* _Document_:
.....

Walk into any UK DIY shed and you will find them: remote-controlled ceiling fans, motorised roller blinds, wireless mains outlets, all sold on the premise of convenience. They use 433.92 MHz radio signals — the same unlicensed band that has powered cheap remote controls for decades. The catch? Every smart home platform, Home Assistant included, has treated these devices as invisible. They were analogue islands in an increasingly connected home.

That has changed in 2026. A combination of the new ESPHome ir_rf_proxy component and native RF support in Home Assistant 2026.5 means that 433 MHz RF devices are now first-class citizens in your automations — no cloud, no proprietary hub, no reflashing firmware for each new command.

The Problem With RF Devices in Home Assistant

Radio frequency devices speak a one-way dialect. A 433 MHz RF remote fires a burst of radio pulses encoding an "on" or "channel 2" command, and the receiver acts on it. There is no acknowledgement, no network address, no API. Until recently, intercepting and replaying those pulses required either a proprietary bridge or writing raw timing values into ESPHome firmware — and reflashing the device every time you wanted to add a new command.

Infrared (IR) faced a similar problem. Home Assistant could send IR commands to a TV or air conditioner via ESPHome, but each command had to be baked into the firmware at compile time. If you bought a new TV or wanted to control a second air conditioner, you needed to edit your YAML, recompile, and reflash over the air. It was workable but slow, and it made IR feel like a second-tier integration rather than a proper platform.

Both of those limitations are now resolved.

The ESPHome IR/RF Proxy Component

The ir_rf_proxy component, introduced in ESPHome 2026.1.0, acts as a runtime bridge between Home Assistant and your radio hardware. Instead of encoding commands in firmware, the proxy streams raw timing data — alternating microsecond mark and space durations — between Home Assistant and the ESP device over the encrypted native API. You can transmit a new command or capture a signal from an existing remote without touching the YAML or reflashing anything.

.....

(Data excerpts)
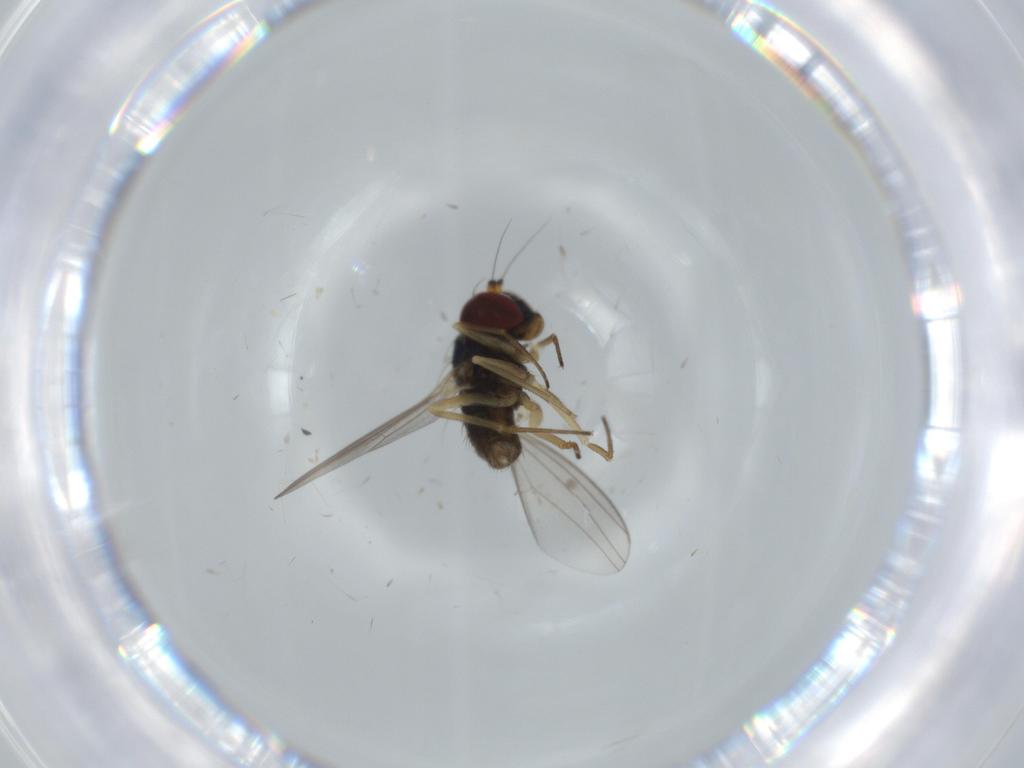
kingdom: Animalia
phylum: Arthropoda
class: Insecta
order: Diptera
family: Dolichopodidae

.....

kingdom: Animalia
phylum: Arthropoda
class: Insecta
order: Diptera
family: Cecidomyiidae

.....

* _Required work_:
a) In the article on 433 MHz devices in Home Assistant, which ESPHome release introduced the ir_rf_proxy component?
b) Please write the next part of the article on 433 MHz devices in Home Assistant, picking up after its last sentence.

* _Expected answers_:
a) ESPHome 2026.1.0

b)
The component supports two platforms:

• Infrared platform — creates an infrared entity linked to a remote_transmitter or remote_receiver. The transmitter requires a carrier duty cycle of 30–50% (typical for IR LEDs). The receiver can declare its demodulation frequency, for example 38 kHz for a TSOP38238 receiver module.
• Radio frequency platform — creates a radio_frequency entity. The transmitter is set to 100% duty cycle because RF hardware handles its own modulation. You declare the carrier frequency — typically 433.92 MHz for UK remotes or 868 MHz for some European devices.

For 433 MHz work, the CC1101 transceiver module is the recommended hardware. Costing around £3–£5, the CC1101 covers all common sub-GHz bands (315, 433, 868, and 915 MHz) and wires directly to an ESP32 via SPI. ESPHome's CC1101 integration exposes on_transmit and on_complete triggers that the proxy uses to switch the module between transmit and receive modes automatically.

The component is part of the broader ESPHome ecosystem for Home Assistant, which handles everything from DHT22 temperature sensors to custom displays — all without an MQTT broker or cloud dependency.

Experimental Status — Read This First

The ir_rf_proxy component carries an explicit instability warning from the ESPHome team: "This component is EXPERIMENTAL. The API may change at any time without following the normal breaking changes policy."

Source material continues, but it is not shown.